You can also get a taxi from Santa Marta and there may be some collective taxis to go to Tayrona, but these will generally be more expensive.
If you’re coming from north of Tayrona, you can catch the bus from Riohacha that runs along the main road outside of Palomino and the road out of Costeño Beach.
Some Final Tips for Tayrona National Park
- The park is closed several times a year to allow the ecosystem to have a rest from visitors. Usually it is closed for the entire month of February and for a week or two at a time at various other points around mid-year and late October. Double check that it is open if you are considering going near those times.
- Take along plenty of cash, as there are no ATMs inside the park.
- You will save considerably if you bring in water and snacks. There are a few small stores just outside the main entrance where you can buy big multi-liter jugs of water to carry in.
- Don’t forget to bring plenty of sunscreen and bug spray.

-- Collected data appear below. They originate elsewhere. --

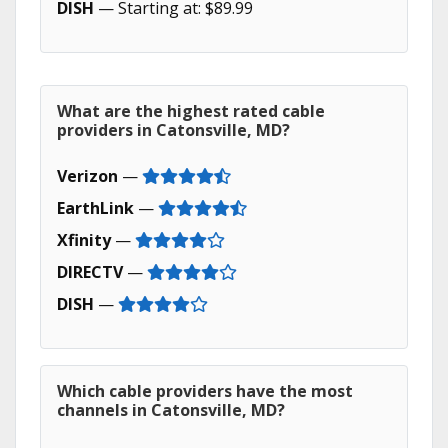
DISH
— Starting at: $89.99
What are the highest rated cable
providers in Catonsville, MD?
Verizon
—
EarthLink
—
Xfinity
—
DIRECTV
—
DISH
—
Which cable providers have the most
channels in Catonsville, MD?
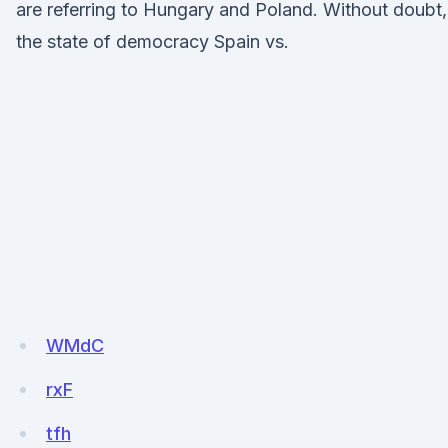
are referring to Hungary and Poland. Without doubt,
the state of democracy Spain vs.
WMdC
rxF
tfh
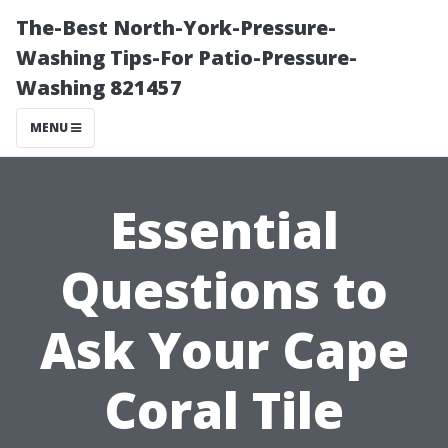
The-Best North-York-Pressure-
Washing Tips-For Patio-Pressure-
Washing 821457
MENU
Essential
Questions to
Ask Your Cape
Coral Tile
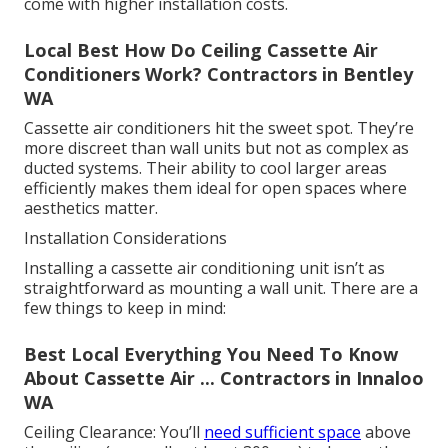
come with higher installation costs.
Local Best How Do Ceiling Cassette Air
Conditioners Work? Contractors in Bentley
WA
Cassette air conditioners hit the sweet spot. They’re
more discreet than wall units but not as complex as
ducted systems. Their ability to cool larger areas
efficiently makes them ideal for open spaces where
aesthetics matter.
Installation Considerations
Installing a cassette air conditioning unit isn’t as
straightforward as mounting a wall unit. There are a
few things to keep in mind:
Best Local Everything You Need To Know
About Cassette Air ... Contractors in Innaloo
WA
Ceiling Clearance: You’ll
need sufficient space
above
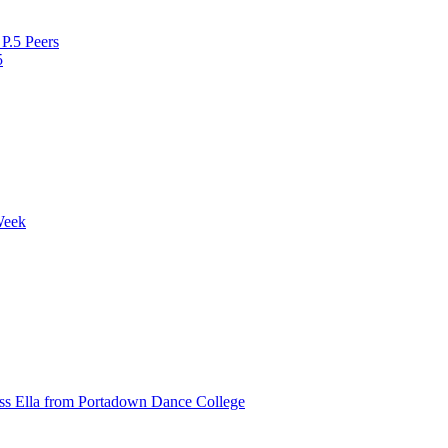
P.5 Peers
5
Week
ss Ella from Portadown Dance College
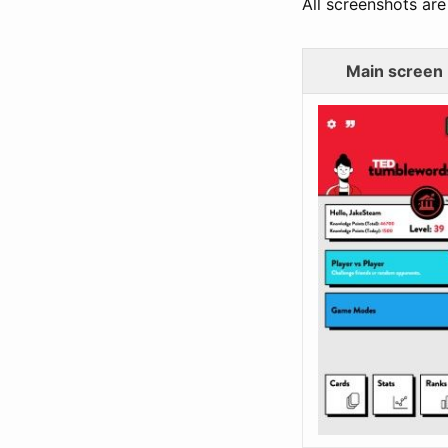
All screenshots are 
Main screen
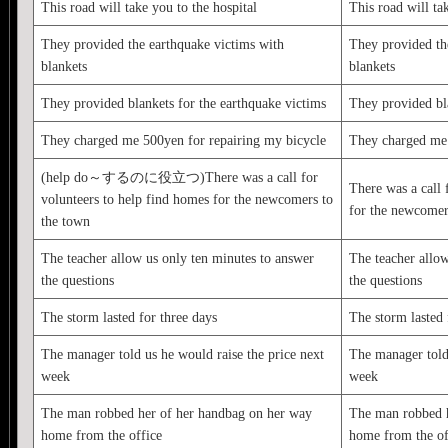
This road will take you to the hospital
This road will ta
They provided the earthquake victims with
They provided th
blankets
blankets
They provided blankets for the earthquake victims
They provided bla
They charged me 500yen for repairing my bicycle
They charged me 
(help do～するのに役立つ)There was a call for
There was a call 
volunteers to help find homes for the newcomers to
for the newcomer
the town
The teacher allow us only ten minutes to answer
The teacher allow
the questions
the questions
The storm lasted for three days
The storm lasted 
The manager told us he would raise the price next
The manager told 
week
week
The man robbed her of her handbag on her way
The man robbed h
home from the office
home from the of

- A good pair of jeans, some socks, and a light jacket is also a good idea. Despite the warm weather during the day, breezes in the evening can get surprisingly chilly, especially if you’re sleeping in a hammock.
- If you’re coming during the rainy season from October-December or from April-July (less rain but some), it’s a good idea to bring along shoes you don’t mind getting muddy on the trail.
- As of 2020, single use plastics are not allowed in Colombian national parks. These include single serve plastic bottles and plastic grocery bags, so keep that in mind when packing.
- Also, alcohol is technically not allowed to be brought into the park, although enforcement of this can be spotty.
- Camping or not, knives and other things that could be considered weapons are also not allowed into the park.
- The entrance fee for foreigners to Tayrona in 2020 was 53,500 pesos or 63,500 pesos during peak seasons.
- For those staying at Cabo San Juan del Guia in hammocks or tents, you should plan another approximately 150,000 pesos a day for accommodation and food.
- If you think you’ll be buying lots of beers at the store or splurging on the nicer meals, include a bit more in your budget.